What is an NTP update interval?

Below is an example sketch using the NTPClient library from Arduino (found here on Github). The final argument of the timeClient() constructor (right before "void setup()") is the update interval in milliseconds (currently 60000).

What exactly is the update interval? What does it do?

Since timeClient.update() runs approximately every 1000ms in the loop(), wouldn't the time be updating every 1 second, rather than every 60 seconds as implied by the "update interval"?

I have no prior experience with NTP :confused:. Ultimately, I only need to get the time from the NTP server once per day max (maybe even once per week), only to keep my RTC on my Feather ESP32 in sync within a few seconds accuracy.

#include <NTPClient.h>
// change next line to use with another board/shield
#include <ESP8266WiFi.h>
//#include <WiFi.h> // for WiFi shield
//#include <WiFi101.h> // for WiFi 101 shield or MKR1000
#include <WiFiUdp.h>

const char *ssid     = "<SSID>";
const char *password = "<PASSWORD>";

WiFiUDP ntpUDP;

// You can specify the time server pool and the offset (in seconds, can be
// changed later with setTimeOffset() ).
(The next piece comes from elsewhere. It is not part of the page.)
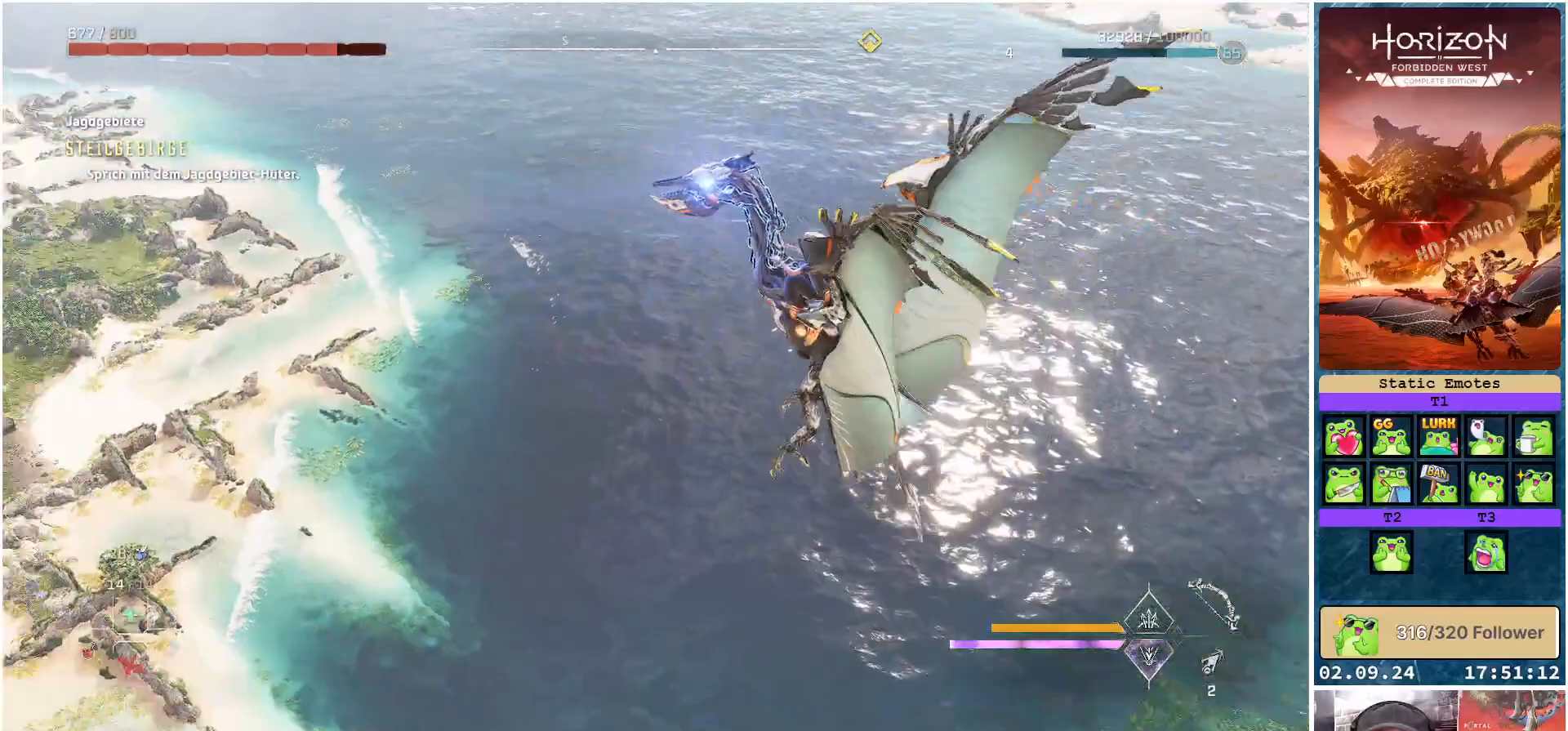
{"buttons": ["A"], "left_stick": "center", "right_stick": "center", "events": [[283, "right_stick", "center"], [367, "A", "down"]]}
Additionaly you can specify the
// update interval (in milliseconds, can be changed using setUpdateInterval() ).
NTPClient timeClient(ntpUDP, "europe.pool.ntp.org", 3600, 60000);

void setup(){
  Serial.begin(115200);

  WiFi.begin(ssid, password);

  while ( WiFi.status() != WL_CONNECTED ) {
    delay ( 500 );
    Serial.print ( "." );
  }

  timeClient.begin();
}

void loop() {
  timeClient.update();

  Serial.println(timeClient.getFormattedTime());

  delay(1000);
}

Hi

Looking at the code you just call .update in the loop continuously and it checks if time to update, mostly .update will return having done nothing at all until the 60,000ms is up (or whatever time you set it as).

The delay of 1 second is just so the demo code prints the time once a second like a clock, if it wasn't there it would be printing the time hundreds of times a second as the loop goes around and it would flood the serial port and scroll up the screen.
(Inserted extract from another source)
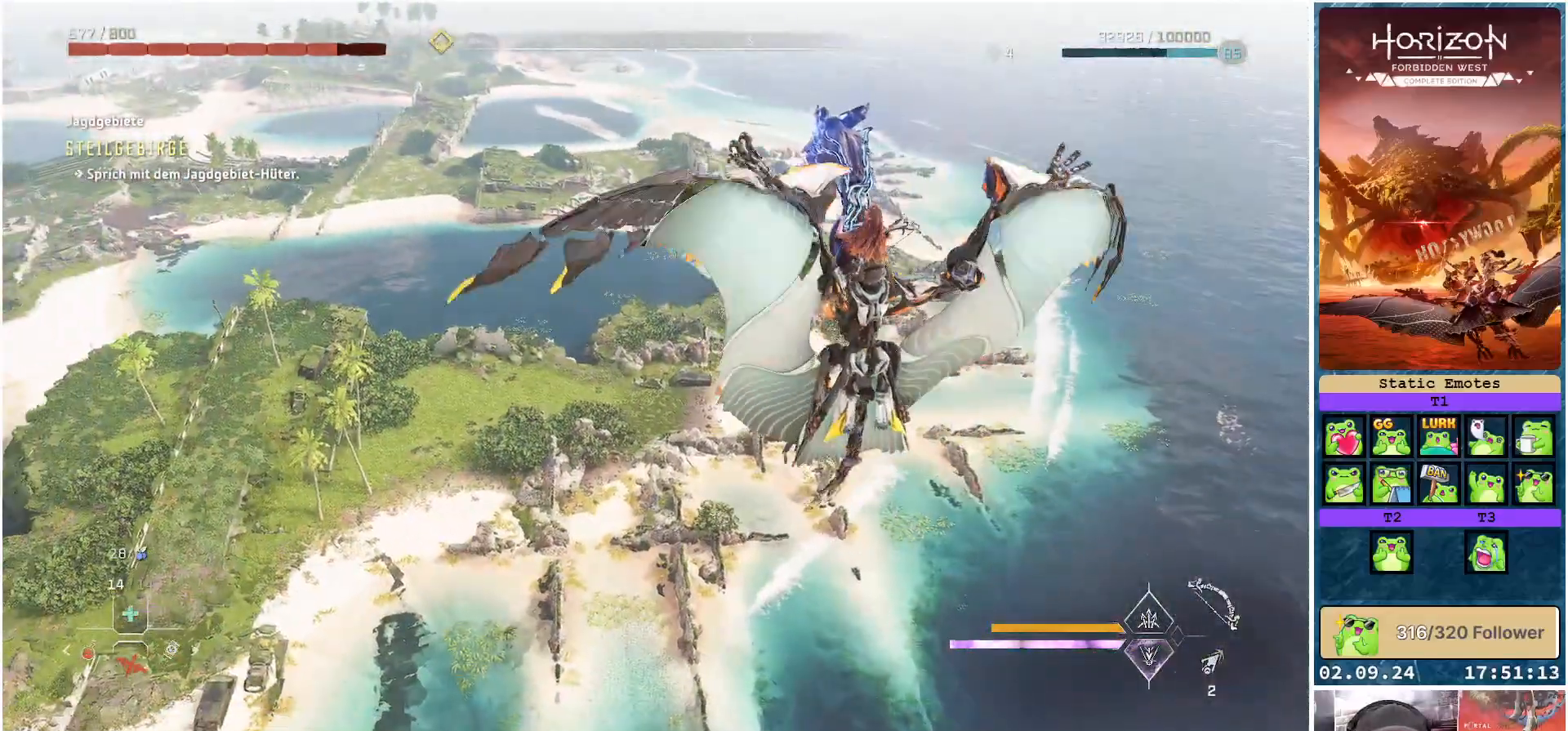
{"buttons": ["A"], "left_stick": "center", "right_stick": "center", "events": []}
So the delay of 1 second is just to give a nicer demo, and call update will only update once a minute with the current example, but you need to call update continuously in the loop.

Looking at the code you just call .update in the loop continuously and it checks if time to update, mostly .update will return having done nothing at all until the 60,000ms is up (or whatever time you set it as).

Thanks @LC200. I suspected so but was unsure.